Отрывок текста:

* * * * *

Для Щукина?
Для Щукина. Вот такую же простую и такую же примитивную. И тут Щукин уже не может остановиться. А потом приходит Пикассо. И Щукин покупает Пикассо верно, последовательно, но не всего. Вот, опять же, если мы говорим о романе определенном, то действительно такие страсти кипели. Он очень редко возвращается. Купил у брата Петра тех импрессионистов, которые брату уже были не нужны. Он потерял интерес к этой живописи. И ему понадобились деньги в 1912 году, и тогда дюжину картин Сергей покупает. Но это редчайшее исключение. С другой стороны, Пикассо, которого он купил, я подозреваю, что пятьдесят один Пикассо. Ну, как считать, потому что, если мы считаем то, что Пикассо писал на обороте своих произведений, отдельной вещью, то будет больше, чем пятьдесят один. Пятьдесят один Пикассо на тот момент в Европе, не говоря, что в Америке, это, кажется, рекорд.

* * * * *

(Сохранённые записи данных)

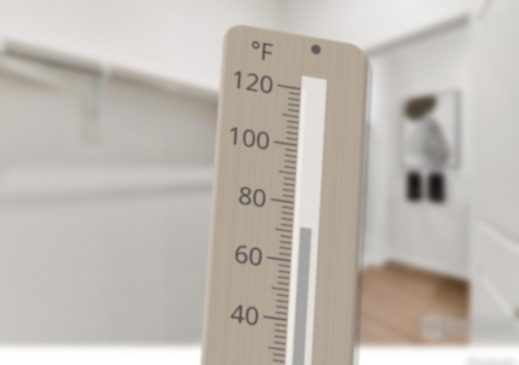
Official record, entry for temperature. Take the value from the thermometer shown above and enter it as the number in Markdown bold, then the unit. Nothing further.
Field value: **72** °F
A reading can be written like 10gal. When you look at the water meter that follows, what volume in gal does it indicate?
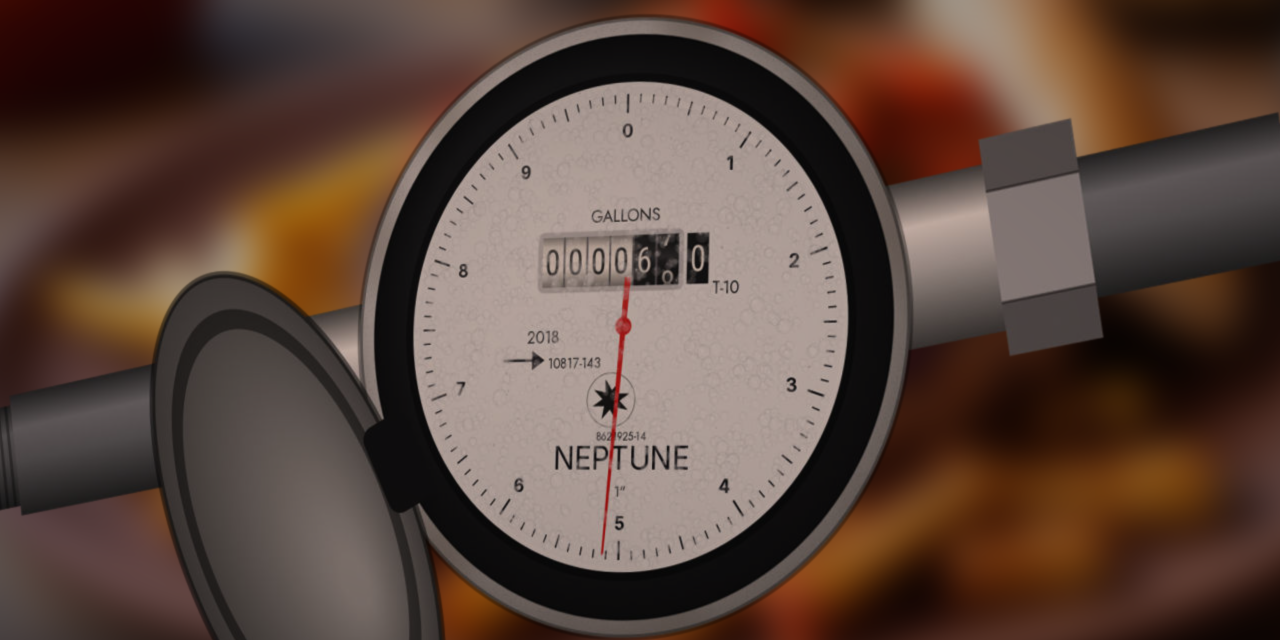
675.1gal
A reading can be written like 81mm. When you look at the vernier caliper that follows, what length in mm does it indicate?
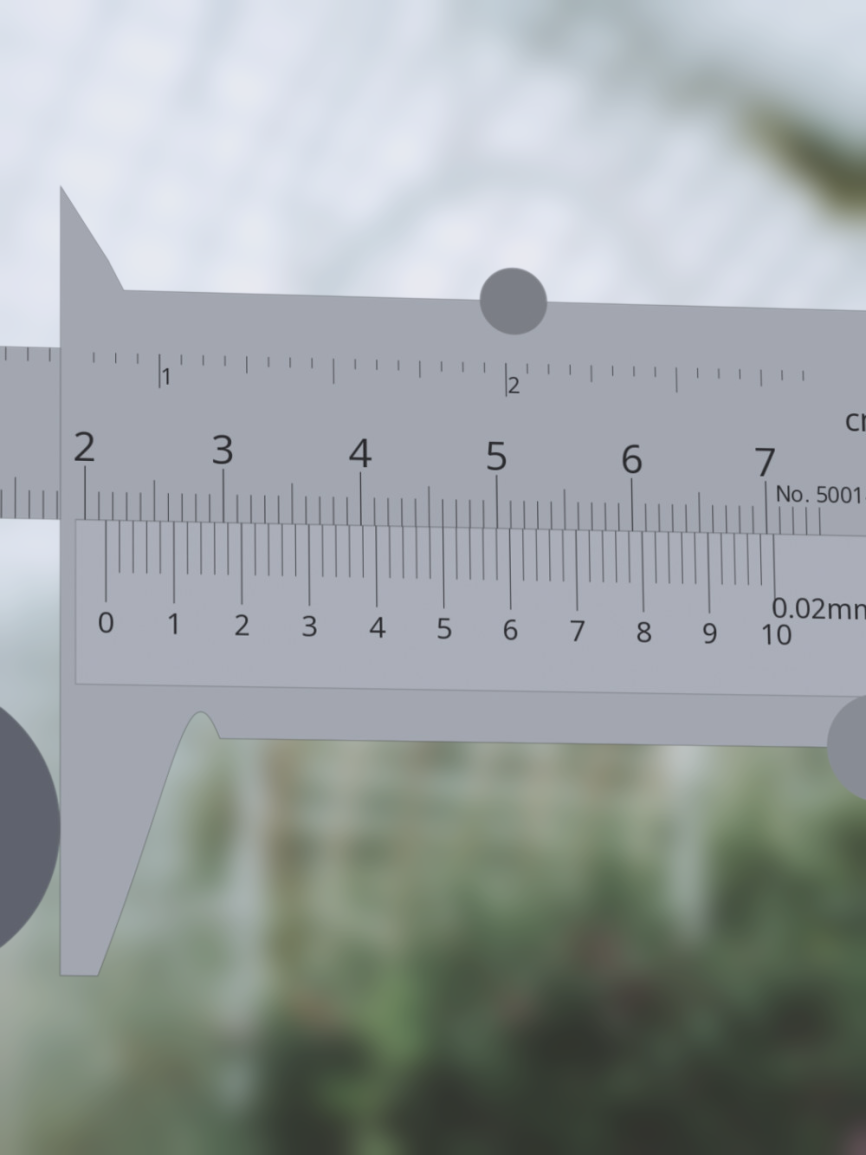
21.5mm
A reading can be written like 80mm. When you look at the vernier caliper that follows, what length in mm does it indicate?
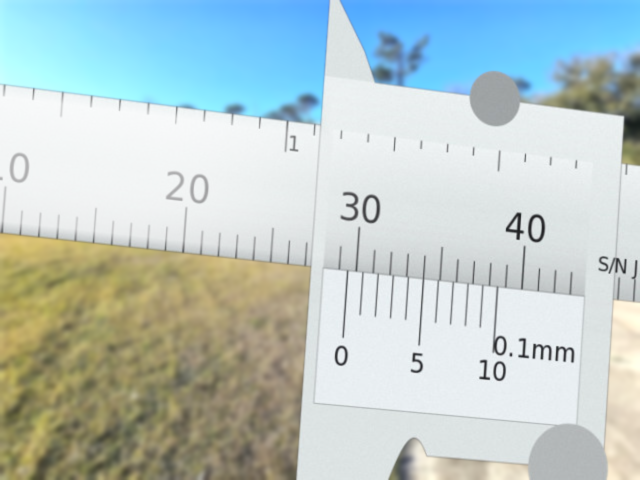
29.5mm
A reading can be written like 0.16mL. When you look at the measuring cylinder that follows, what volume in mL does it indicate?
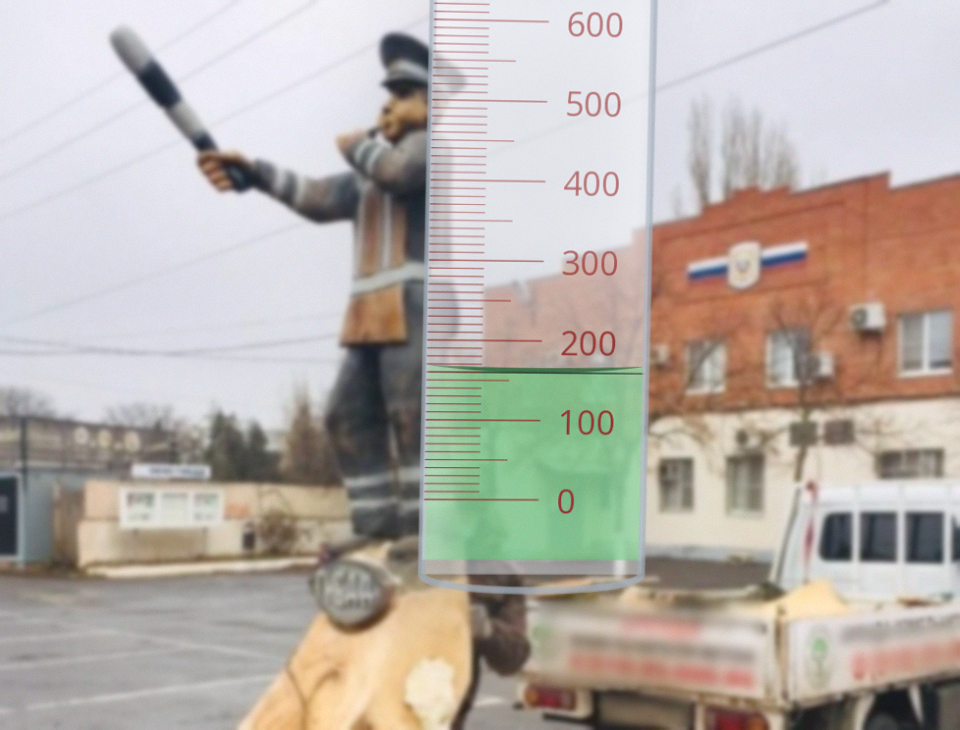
160mL
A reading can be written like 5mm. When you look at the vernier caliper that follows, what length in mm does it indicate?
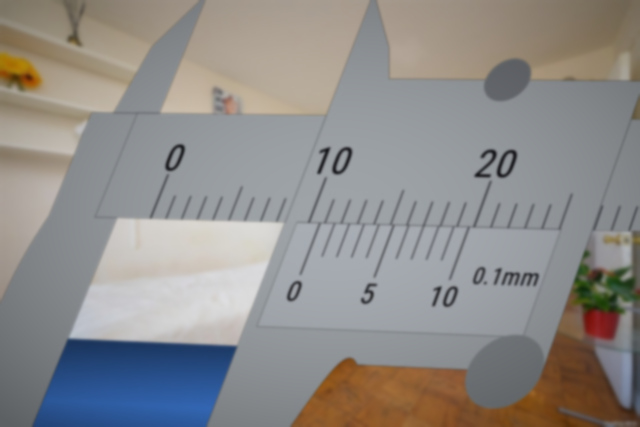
10.7mm
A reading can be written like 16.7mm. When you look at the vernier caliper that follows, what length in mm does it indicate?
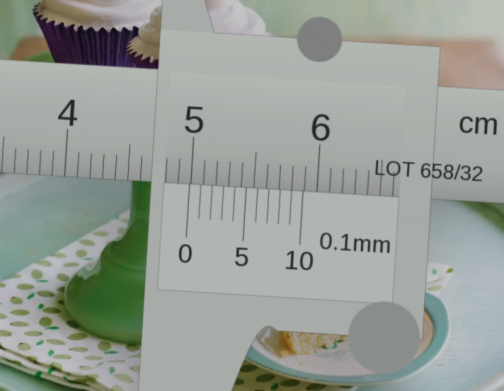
49.9mm
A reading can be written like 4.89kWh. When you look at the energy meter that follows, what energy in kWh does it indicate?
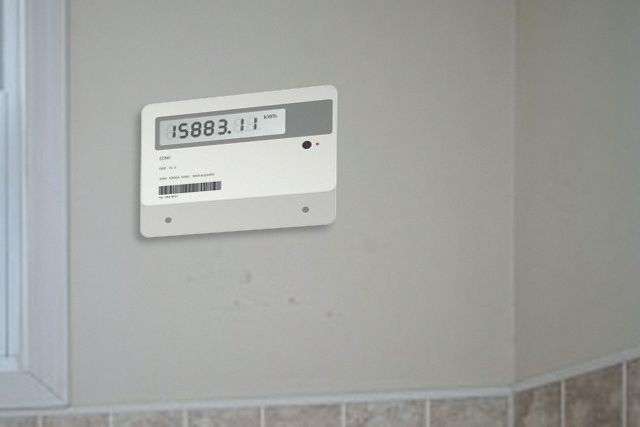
15883.11kWh
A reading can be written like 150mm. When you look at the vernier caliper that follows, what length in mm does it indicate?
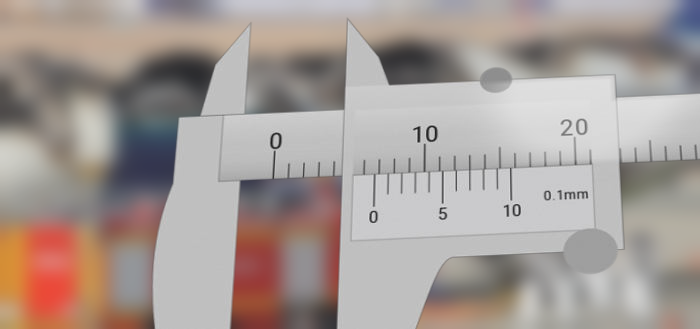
6.7mm
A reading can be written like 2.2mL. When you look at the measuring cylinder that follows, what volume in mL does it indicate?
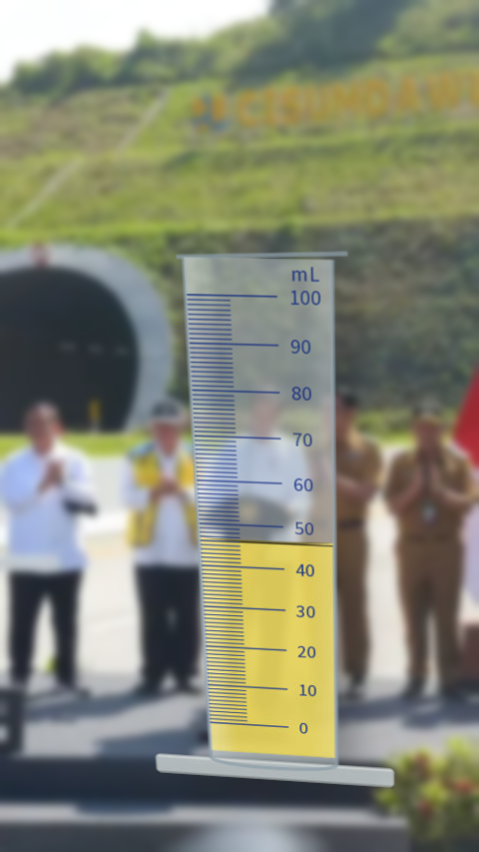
46mL
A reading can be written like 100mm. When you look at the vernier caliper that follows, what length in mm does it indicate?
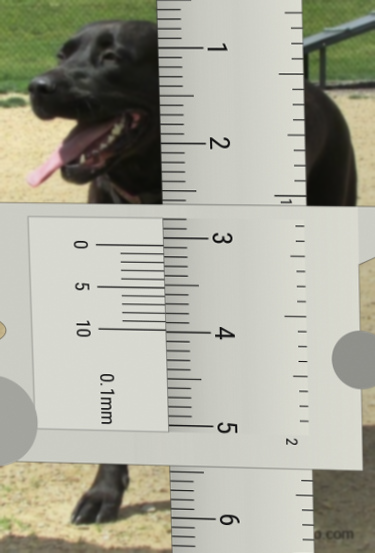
30.8mm
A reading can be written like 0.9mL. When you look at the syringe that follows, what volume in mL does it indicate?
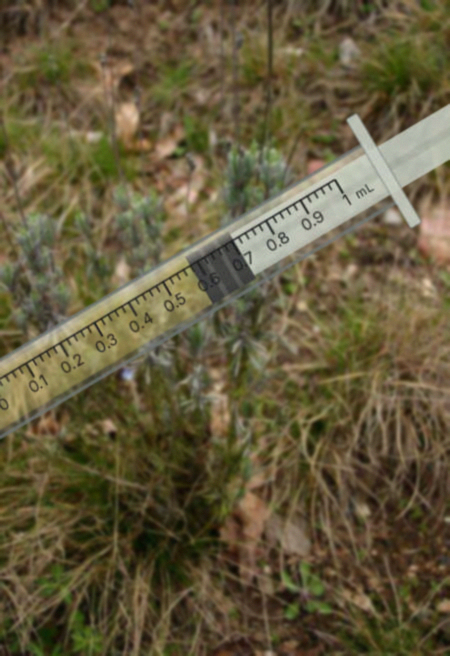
0.58mL
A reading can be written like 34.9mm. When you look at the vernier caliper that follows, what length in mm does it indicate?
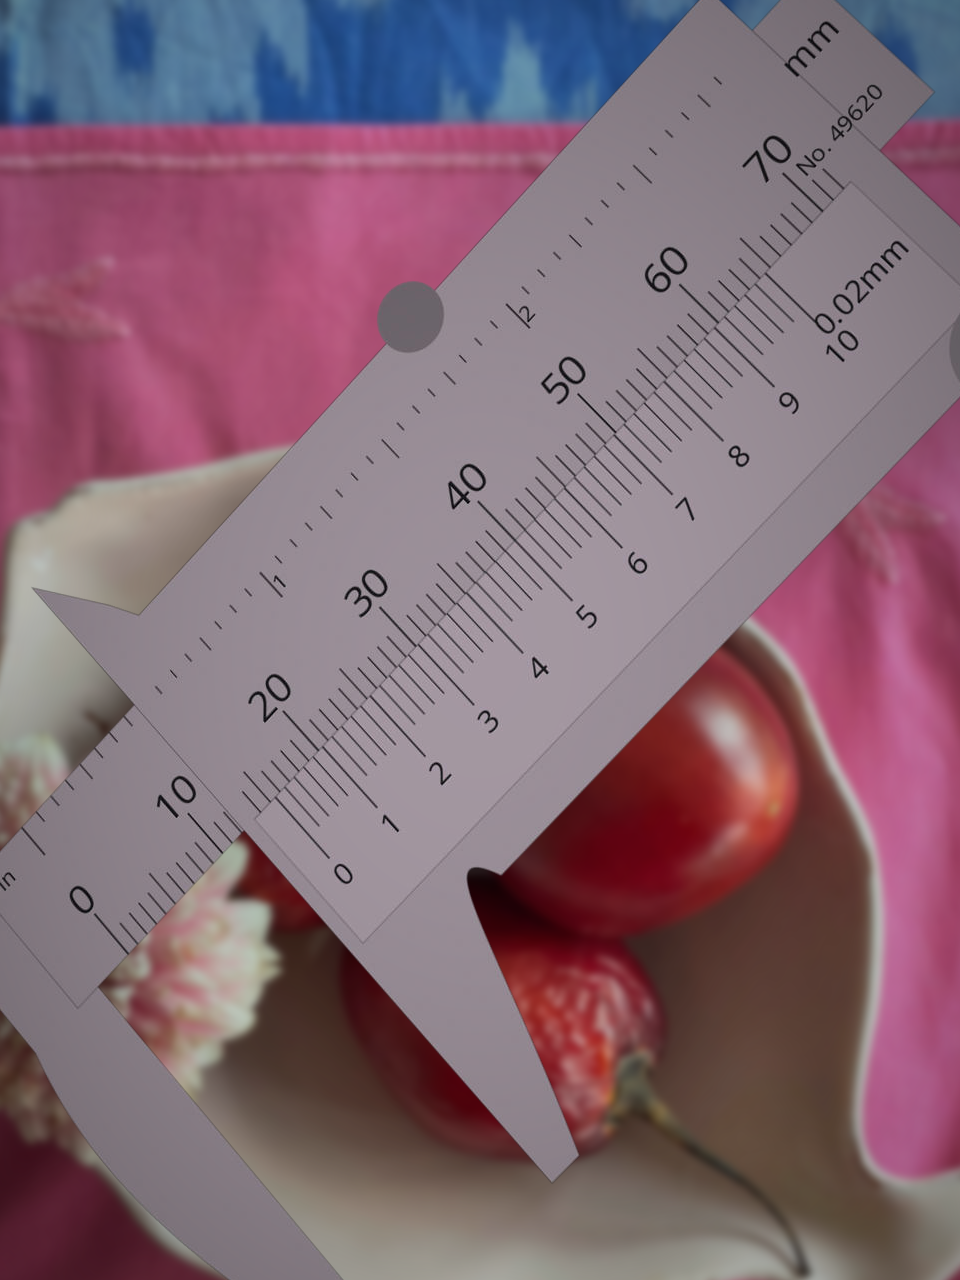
15.5mm
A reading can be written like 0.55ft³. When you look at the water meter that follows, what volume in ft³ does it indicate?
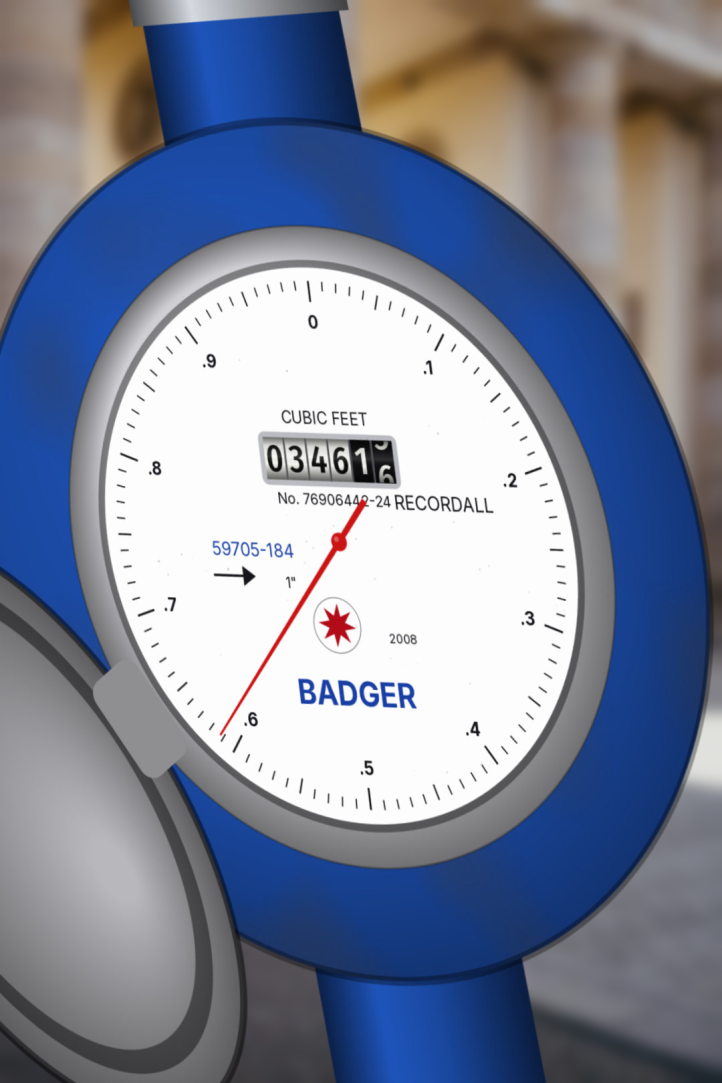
34615.61ft³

* * * * *

Задания:
[a] Согласуются ли с отрывком о Щукине утверждения: (i) в 1912 году Сергей купил дюжину картин; (ii) Щукин покупал всего Пикассо; (iii) пятьдесят один Пикассо на тот момент в Европе, кажется, был рекордом? Для каждого ответьте «да» или «нет» и приведите точные слова отрывка, которые это решают.
[b] Продолжите отрывок о Щукине после его последнего предложения.
Строки здесь не нужны.

Ответы:
[a]
(i) Да: «И ему понадобились деньги в 1912 году, и тогда дюжину картин Сергей покупает».
(ii) Нет: «И Щукин покупает Пикассо верно, последовательно, но не всего».
(iii) Да: «Пятьдесят один Пикассо на тот момент в Европе, не говоря, что в Америке, это, кажется, рекорд».

[b]
И наши критики с таким патриотическим довольством писали, что довольно скоро, если вы захотите изучать Матисса и Пикассо, вам нужно будет ехать не в Париж, а в Москву. С другой стороны, Пикассо он покупал не всего. Есть в его творчестве короткий, очень важный для искусства ХХ века, период. 1911 год, когда они вместе с Браком заперлись в своих мастерских, работали над аналитическими кубистическими картинами, где человеческая фигура и все реальные формы уже просто нигилировались в геометрических структурах и мазках. И тогда, кстати, Пикассо от Брака было очень сложно отличить. Они просто, как в униформе.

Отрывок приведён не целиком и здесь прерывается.